2022: The Disappearance of Hollywood as We Know It
I've ranted about film's slow suicide (and will do more here), but TV's trend-lines and the stock prices of our overlords are also telling a story no one wants to hear
I had the notion to do a more upbeat, holiday spirit-sort-of-issue after a good run in the gloom and doom vein of late. I’ve been looking for shreds of evidence to contradict my sense that this weekly box office game of grabbing at straws is a harbinger of the end for the Studios As We Knew Them.
But every Sunday, reading the box office reports is like the record of a mass delusion; of a cult leader attempting to keep the acolytes calm and obedient while 10 feet away, the house goes up in flames.
Two years in, we’re still doing this dance every weekend – looking at what would be any standards heretofore a round of mediocre at best to horrendous results, and squinting, holding the paper up sideways, burning sage around it to declare – “Look! People want movies!” “The audiences will come charging back!” “They'll find the perfect balance between VOD and theatrical that will create a new virtuous circle!” “Once more product gets in to the market it will ignite a pent-up wave of moviegoing like nothing we’ve ever seen!”
And next summer, there’s going to be so many great movies, we’ll have to build extra emergency multiplexes to hold the spillover audiences! And then Bob and Terry and Michael Eisner will apparate on Melrose and grant unlimited charge accounts at the reopened Morton’s to everyone! And the assistants can go to Chaya!
It could happen. Anything’s possible. Unpredictable times.

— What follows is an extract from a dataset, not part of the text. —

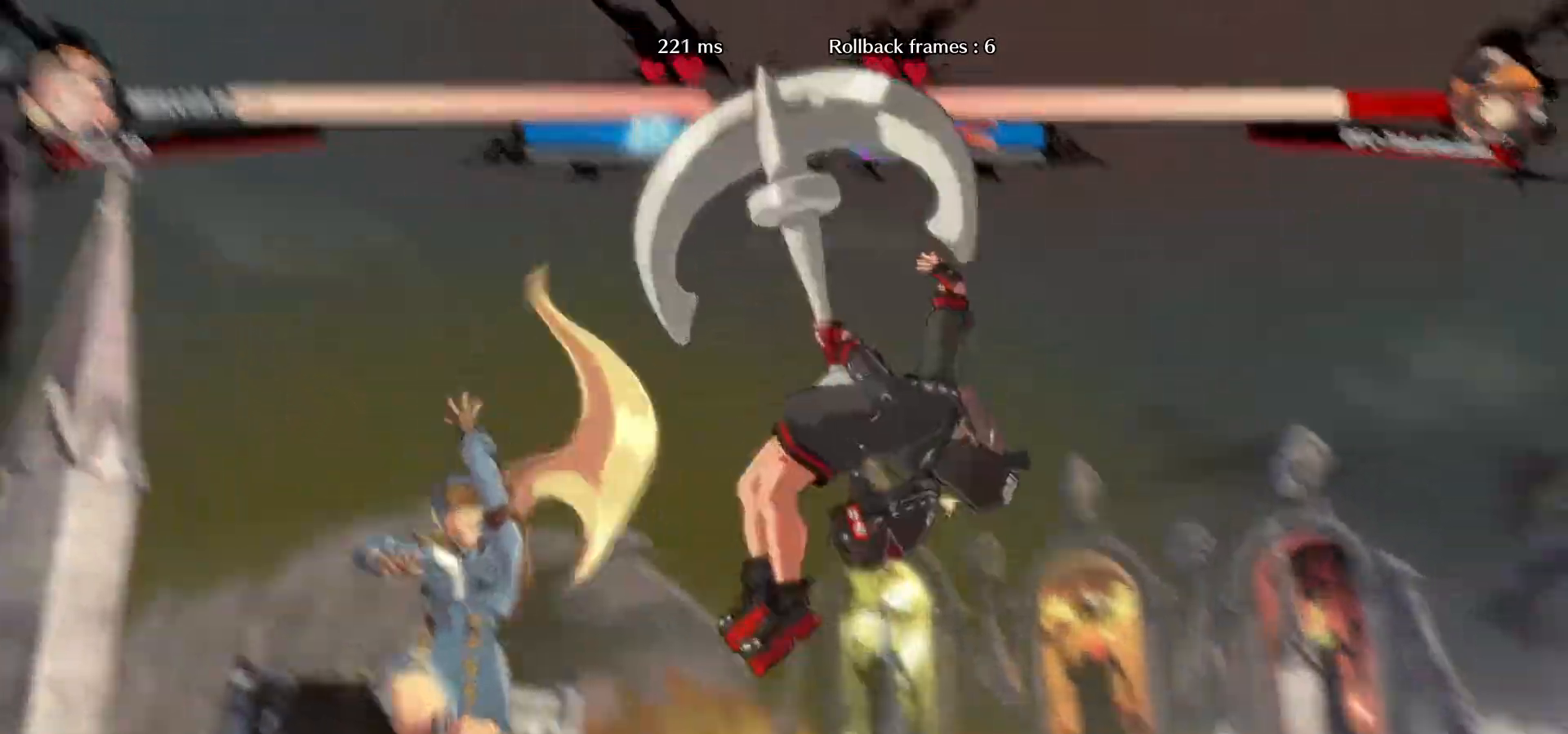
{"buttons": [], "left_stick": "right", "events": [[200, "left_stick", "right"]]}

But then I looked at the charts at the suggestion of a wise industry-savant friend. Herewith, the stock charts of the legacy studios and their corporate parents.
Okay, so stocks go up. Stocks go down. Why should we believe Wall Street's next- quarter mindset versus the all-seeing long-range, strategic genius of our great…studio leaders…whose vision...and...planning for....
See, that's where this train of thought choo choo's right off the cliff.